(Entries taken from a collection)
++++++++++

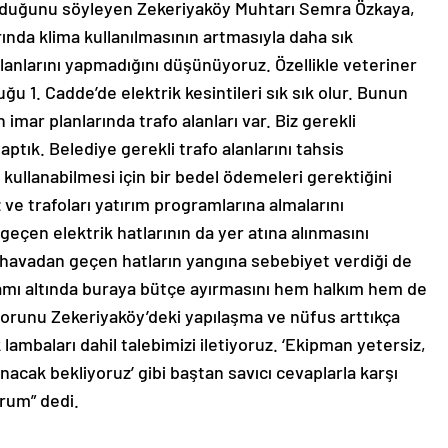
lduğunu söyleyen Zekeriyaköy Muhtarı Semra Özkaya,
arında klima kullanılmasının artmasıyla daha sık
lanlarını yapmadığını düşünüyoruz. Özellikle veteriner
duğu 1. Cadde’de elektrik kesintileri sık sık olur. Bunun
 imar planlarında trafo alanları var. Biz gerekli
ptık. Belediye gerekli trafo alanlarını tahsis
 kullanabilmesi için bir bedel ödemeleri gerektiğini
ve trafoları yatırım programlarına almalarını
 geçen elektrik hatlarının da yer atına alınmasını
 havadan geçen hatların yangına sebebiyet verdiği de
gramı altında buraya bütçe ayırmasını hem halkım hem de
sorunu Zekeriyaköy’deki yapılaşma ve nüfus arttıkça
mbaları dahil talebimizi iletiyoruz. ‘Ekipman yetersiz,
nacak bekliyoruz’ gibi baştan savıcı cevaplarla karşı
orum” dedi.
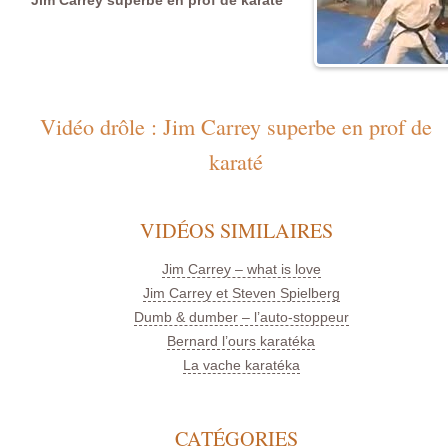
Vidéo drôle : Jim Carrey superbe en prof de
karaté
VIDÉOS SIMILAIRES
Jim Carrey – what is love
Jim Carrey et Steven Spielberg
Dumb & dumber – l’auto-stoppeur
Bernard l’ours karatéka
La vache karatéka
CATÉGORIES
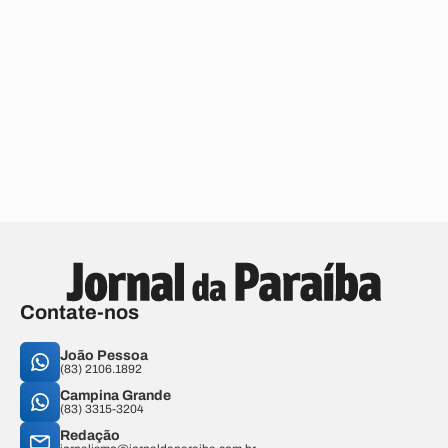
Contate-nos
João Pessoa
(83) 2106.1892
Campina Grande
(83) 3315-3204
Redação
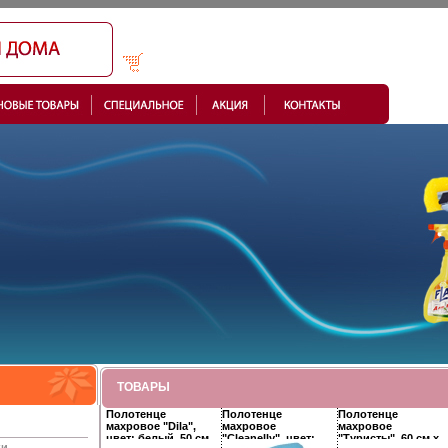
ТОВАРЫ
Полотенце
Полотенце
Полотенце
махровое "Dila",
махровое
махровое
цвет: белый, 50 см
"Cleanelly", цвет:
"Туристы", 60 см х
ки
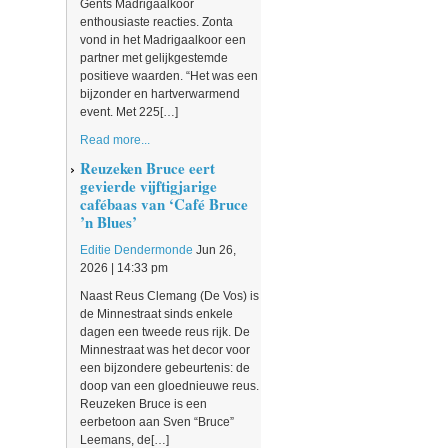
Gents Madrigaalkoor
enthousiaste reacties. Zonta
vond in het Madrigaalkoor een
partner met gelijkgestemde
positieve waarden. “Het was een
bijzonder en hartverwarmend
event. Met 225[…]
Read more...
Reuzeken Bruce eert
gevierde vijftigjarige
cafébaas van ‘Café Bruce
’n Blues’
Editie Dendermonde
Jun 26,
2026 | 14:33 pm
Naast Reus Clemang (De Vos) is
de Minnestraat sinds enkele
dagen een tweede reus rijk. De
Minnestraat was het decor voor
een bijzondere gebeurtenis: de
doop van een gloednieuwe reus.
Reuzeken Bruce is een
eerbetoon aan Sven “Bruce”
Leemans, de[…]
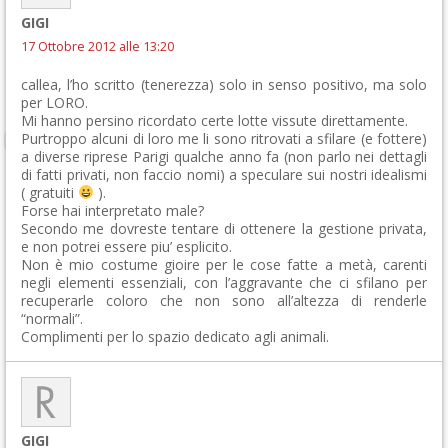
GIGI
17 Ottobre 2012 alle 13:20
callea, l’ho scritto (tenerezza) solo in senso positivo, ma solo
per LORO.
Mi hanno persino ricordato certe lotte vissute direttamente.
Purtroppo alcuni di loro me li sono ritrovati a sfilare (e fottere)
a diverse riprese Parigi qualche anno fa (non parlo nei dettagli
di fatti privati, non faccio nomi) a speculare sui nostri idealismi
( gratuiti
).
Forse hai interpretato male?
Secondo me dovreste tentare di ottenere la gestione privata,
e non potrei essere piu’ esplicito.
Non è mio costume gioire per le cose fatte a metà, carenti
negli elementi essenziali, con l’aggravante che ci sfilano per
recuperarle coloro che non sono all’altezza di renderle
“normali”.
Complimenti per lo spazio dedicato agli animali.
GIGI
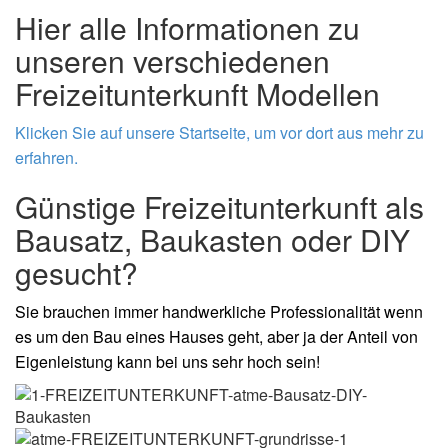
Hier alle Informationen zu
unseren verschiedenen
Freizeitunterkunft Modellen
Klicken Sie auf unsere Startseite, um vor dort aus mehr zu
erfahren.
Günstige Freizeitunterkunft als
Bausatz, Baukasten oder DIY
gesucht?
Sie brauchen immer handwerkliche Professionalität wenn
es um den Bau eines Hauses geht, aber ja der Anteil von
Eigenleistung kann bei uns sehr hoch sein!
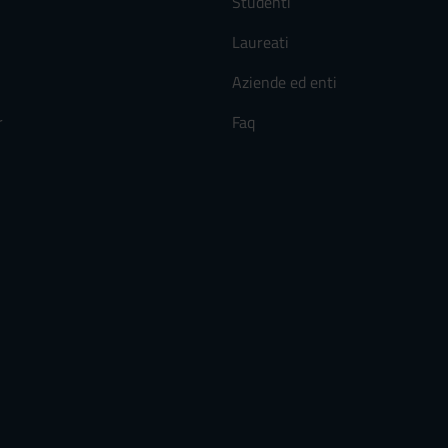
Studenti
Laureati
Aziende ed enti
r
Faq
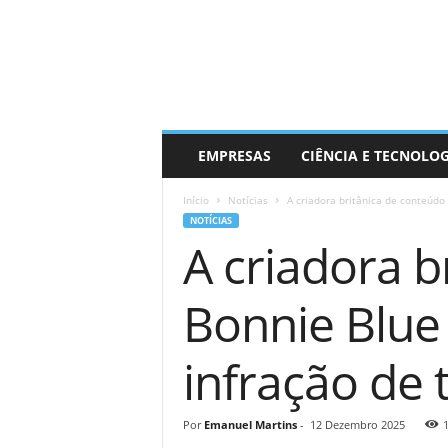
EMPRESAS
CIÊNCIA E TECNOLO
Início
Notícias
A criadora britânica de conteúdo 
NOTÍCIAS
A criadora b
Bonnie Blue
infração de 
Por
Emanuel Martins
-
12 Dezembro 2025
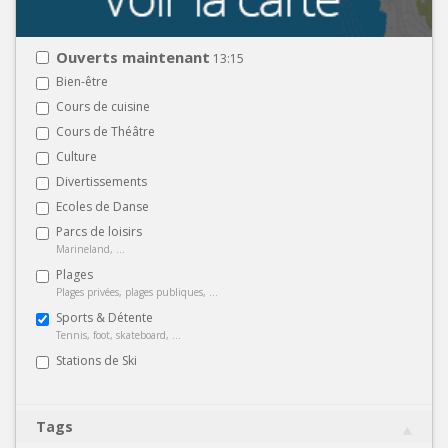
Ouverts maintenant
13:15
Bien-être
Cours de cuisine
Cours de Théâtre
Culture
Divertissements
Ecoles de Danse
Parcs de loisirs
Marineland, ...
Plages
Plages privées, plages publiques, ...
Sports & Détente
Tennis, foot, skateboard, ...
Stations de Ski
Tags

++++++++++

| WORK INSTRUCTIONS |
Turn the text lines of all the entries above into a single numbered list, omitting blank lines. Do not include the pictures in the answer.

| SOLVED EXERCISE |
1. lduğunu söyleyen Zekeriyaköy Muhtarı Semra Özkaya,
2. arında klima kullanılmasının artmasıyla daha sık
3. lanlarını yapmadığını düşünüyoruz. Özellikle veteriner
4. duğu 1. Cadde’de elektrik kesintileri sık sık olur. Bunun
5.  imar planlarında trafo alanları var. Biz gerekli
6. ptık. Belediye gerekli trafo alanlarını tahsis
7.  kullanabilmesi için bir bedel ödemeleri gerektiğini
8. ve trafoları yatırım programlarına almalarını
9.  geçen elektrik hatlarının da yer atına alınmasını
10.  havadan geçen hatların yangına sebebiyet verdiği de
11. gramı altında buraya bütçe ayırmasını hem halkım hem de
12. sorunu Zekeriyaköy’deki yapılaşma ve nüfus arttıkça
13. mbaları dahil talebimizi iletiyoruz. ‘Ekipman yetersiz,
14. nacak bekliyoruz’ gibi baştan savıcı cevaplarla karşı
15. orum” dedi.
16. Vidéo drôle : Jim Carrey superbe en prof de
17. karaté
18. VIDÉOS SIMILAIRES
19. Jim Carrey – what is love
20. Jim Carrey et Steven Spielberg
21. Dumb & dumber – l’auto-stoppeur
22. Bernard l’ours karatéka
23. La vache karatéka
24. CATÉGORIES
25. Contate-nos
26. João Pessoa
27. (83) 2106.1892
28. Campina Grande
29. (83) 3315-3204
30. Redação
31. ТОВАРЫ
32. Полотенце
33. Полотенце
34. Полотенце
35. махровое "Dila",
36. махровое
37. махровое
38. цвет: белый, 50 см
39. "Cleanelly", цвет:
40. "Туристы", 60 см х
41. ки
42. Gents Madrigaalkoor
43. enthousiaste reacties. Zonta
44. vond in het Madrigaalkoor een
45. partner met gelijkgestemde
46. positieve waarden. “Het was een
47. bijzonder en hartverwarmend
48. event. Met 225[…]
49. Read more...
50. Reuzeken Bruce eert
51. gevierde vijftigjarige
52. cafébaas van ‘Café Bruce
53. ’n Blues’
54. Editie Dendermonde
55. Jun 26,
56. 2026 | 14:33 pm
57. Naast Reus Clemang (De Vos) is
58. de Minnestraat sinds enkele
59. dagen een tweede reus rijk. De
60. Minnestraat was het decor voor
61. een bijzondere gebeurtenis: de
62. doop van een gloednieuwe reus.
63. Reuzeken Bruce is een
64. eerbetoon aan Sven “Bruce”
65. Leemans, de[…]
66. GIGI
67. 17 Ottobre 2012 alle 13:20
68. callea, l’ho scritto (tenerezza) solo in senso positivo, ma solo
69. per LORO.
70. Mi hanno persino ricordato certe lotte vissute direttamente.
71. Purtroppo alcuni di loro me li sono ritrovati a sfilare (e fottere)
72. a diverse riprese Parigi qualche anno fa (non parlo nei dettagli
73. di fatti privati, non faccio nomi) a speculare sui nostri idealismi
74. ( gratuiti
75. ).
76. Forse hai interpretato male?
77. Secondo me dovreste tentare di ottenere la gestione privata,
78. e non potrei essere piu’ esplicito.
79. Non è mio costume gioire per le cose fatte a metà, carenti
80. negli elementi essenziali, con l’aggravante che ci sfilano per
81. recuperarle coloro che non sono all’altezza di renderle
82. “normali”.
83. Complimenti per lo spazio dedicato agli animali.
84. GIGI
85. Hier alle Informationen zu
86. unseren verschiedenen
87. Freizeitunterkunft Modellen
88. Klicken Sie auf unsere Startseite, um vor dort aus mehr zu
89. erfahren.
90. Günstige Freizeitunterkunft als
91. Bausatz, Baukasten oder DIY
92. gesucht?
93. Sie brauchen immer handwerkliche Professionalität wenn
94. es um den Bau eines Hauses geht, aber ja der Anteil von
95. Eigenleistung kann bei uns sehr hoch sein!
96. Studenti
97. Laureati
98. Aziende ed enti
99. r
100. Faq
101. EMPRESAS
102. CIÊNCIA E TECNOLO
103. Início
104. Notícias
105. A criadora britânica de conteúdo 
106. NOTÍCIAS
107. A criadora b
108. Bonnie Blue
109. infração de 
110. Por
111. Emanuel Martins
112. -
113. 12 Dezembro 2025
114. Ouverts maintenant
115. 13:15
116. Bien-être
117. Cours de cuisine
118. Cours de Théâtre
119. Culture
120. Divertissements
121. Ecoles de Danse
122. Parcs de loisirs
123. Marineland, ...
124. Plages
125. Plages privées, plages publiques, ...
126. Sports & Détente
127. Tennis, foot, skateboard, ...
128. Stations de Ski
129. Tags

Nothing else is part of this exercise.